> [Entries supplied]
══════

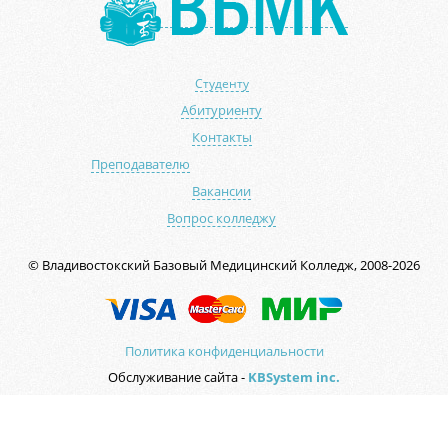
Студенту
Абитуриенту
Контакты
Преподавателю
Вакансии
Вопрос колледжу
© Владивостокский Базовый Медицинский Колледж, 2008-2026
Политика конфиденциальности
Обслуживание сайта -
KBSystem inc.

══════

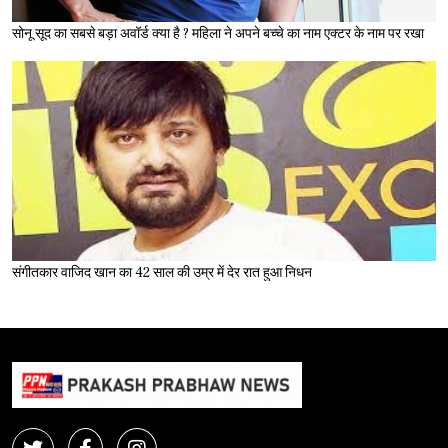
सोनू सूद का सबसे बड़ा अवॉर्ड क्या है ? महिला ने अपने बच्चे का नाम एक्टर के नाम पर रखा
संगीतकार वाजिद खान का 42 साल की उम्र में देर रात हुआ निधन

══════

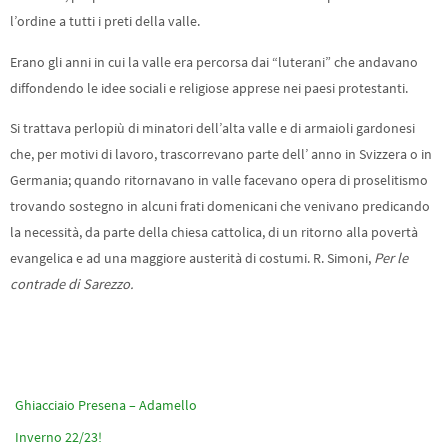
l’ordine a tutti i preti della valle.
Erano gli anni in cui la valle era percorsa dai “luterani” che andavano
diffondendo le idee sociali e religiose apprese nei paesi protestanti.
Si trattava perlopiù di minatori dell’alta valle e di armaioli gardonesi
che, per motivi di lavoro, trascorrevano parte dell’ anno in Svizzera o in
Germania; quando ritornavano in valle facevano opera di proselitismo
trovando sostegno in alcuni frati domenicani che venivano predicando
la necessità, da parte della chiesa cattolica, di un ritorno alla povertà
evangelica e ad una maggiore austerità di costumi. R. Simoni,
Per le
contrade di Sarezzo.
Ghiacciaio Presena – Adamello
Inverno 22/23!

══════

> [Work order] Return exactly the lines above from the line that has "Политика конфиденциальности" through the line that has "KBSystem inc.", inclusive, and nothing else.

> [Solution]
Политика конфиденциальности
Обслуживание сайта -
KBSystem inc.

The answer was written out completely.